GOAL OF THE EXERCISE » A word-for-word transcription of the data below is required.

DATA PROVIDED »
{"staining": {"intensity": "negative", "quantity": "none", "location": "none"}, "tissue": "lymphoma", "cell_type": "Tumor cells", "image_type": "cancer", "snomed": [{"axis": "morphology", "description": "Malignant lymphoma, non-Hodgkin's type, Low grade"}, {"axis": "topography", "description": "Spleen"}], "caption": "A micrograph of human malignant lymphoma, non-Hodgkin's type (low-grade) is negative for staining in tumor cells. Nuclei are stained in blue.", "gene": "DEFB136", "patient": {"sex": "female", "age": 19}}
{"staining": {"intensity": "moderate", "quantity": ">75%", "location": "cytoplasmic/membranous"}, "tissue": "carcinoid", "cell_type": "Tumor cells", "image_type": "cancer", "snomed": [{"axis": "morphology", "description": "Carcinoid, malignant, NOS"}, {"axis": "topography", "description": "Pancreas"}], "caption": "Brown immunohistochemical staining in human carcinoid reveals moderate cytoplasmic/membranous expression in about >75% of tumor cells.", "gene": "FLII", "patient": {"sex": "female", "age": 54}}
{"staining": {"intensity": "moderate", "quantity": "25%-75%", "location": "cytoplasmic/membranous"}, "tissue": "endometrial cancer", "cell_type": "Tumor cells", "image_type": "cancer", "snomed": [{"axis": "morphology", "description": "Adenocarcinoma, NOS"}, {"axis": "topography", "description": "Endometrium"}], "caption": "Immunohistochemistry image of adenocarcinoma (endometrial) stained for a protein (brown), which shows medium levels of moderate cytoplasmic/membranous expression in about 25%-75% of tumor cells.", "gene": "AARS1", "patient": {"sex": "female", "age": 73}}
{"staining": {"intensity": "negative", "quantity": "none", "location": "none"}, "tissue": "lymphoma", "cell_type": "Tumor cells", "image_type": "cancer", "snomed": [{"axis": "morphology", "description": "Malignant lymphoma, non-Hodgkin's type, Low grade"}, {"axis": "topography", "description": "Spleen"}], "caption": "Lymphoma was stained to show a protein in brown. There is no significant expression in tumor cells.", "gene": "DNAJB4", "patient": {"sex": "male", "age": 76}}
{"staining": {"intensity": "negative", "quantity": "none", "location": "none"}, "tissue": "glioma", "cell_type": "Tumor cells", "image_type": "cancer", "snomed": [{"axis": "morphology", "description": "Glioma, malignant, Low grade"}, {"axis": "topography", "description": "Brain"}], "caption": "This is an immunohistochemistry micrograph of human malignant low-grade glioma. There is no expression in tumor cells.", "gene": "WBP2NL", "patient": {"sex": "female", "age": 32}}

ANSWER BOX »
{"staining": {"intensity": "negative", "quantity": "none", "location": "none"}, "tissue": "lymphoma", "cell_type": "Tumor cells", "image_type": "cancer", "snomed": [{"axis": "morphology", "description": "Malignant lymphoma, non-Hodgkin's type, Low grade"}, {"axis": "topography", "description": "Spleen"}], "caption": "A micrograph of human malignant lymphoma, non-Hodgkin's type (low-grade) is negative for staining in tumor cells. Nuclei are stained in blue.", "gene": "DEFB136", "patient": {"sex": "female", "age": 19}}
{"staining": {"intensity": "moderate", "quantity": ">75%", "location": "cytoplasmic/membranous"}, "tissue": "carcinoid", "cell_type": "Tumor cells", "image_type": "cancer", "snomed": [{"axis": "morphology", "description": "Carcinoid, malignant, NOS"}, {"axis": "topography", "description": "Pancreas"}], "caption": "Brown immunohistochemical staining in human carcinoid reveals moderate cytoplasmic/membranous expression in about >75% of tumor cells.", "gene": "FLII", "patient": {"sex": "female", "age": 54}}
{"staining": {"intensity": "moderate", "quantity": "25%-75%", "location": "cytoplasmic/membranous"}, "tissue": "endometrial cancer", "cell_type": "Tumor cells", "image_type": "cancer", "snomed": [{"axis": "morphology", "description": "Adenocarcinoma, NOS"}, {"axis": "topography", "description": "Endometrium"}], "caption": "Immunohistochemistry image of adenocarcinoma (endometrial) stained for a protein (brown), which shows medium levels of moderate cytoplasmic/membranous expression in about 25%-75% of tumor cells.", "gene": "AARS1", "patient": {"sex": "female", "age": 73}}
{"staining": {"intensity": "negative", "quantity": "none", "location": "none"}, "tissue": "lymphoma", "cell_type": "Tumor cells", "image_type": "cancer", "snomed": [{"axis": "morphology", "description": "Malignant lymphoma, non-Hodgkin's type, Low grade"}, {"axis": "topography", "description": "Spleen"}], "caption": "Lymphoma was stained to show a protein in brown. There is no significant expression in tumor cells.", "gene": "DNAJB4", "patient": {"sex": "male", "age": 76}}
{"staining": {"intensity": "negative", "quantity": "none", "location": "none"}, "tissue": "glioma", "cell_type": "Tumor cells", "image_type": "cancer", "snomed": [{"axis": "morphology", "description": "Glioma, malignant, Low grade"}, {"axis": "topography", "description": "Brain"}], "caption": "This is an immunohistochemistry micrograph of human malignant low-grade glioma. There is no expression in tumor cells.", "gene": "WBP2NL", "patient": {"sex": "female", "age": 32}}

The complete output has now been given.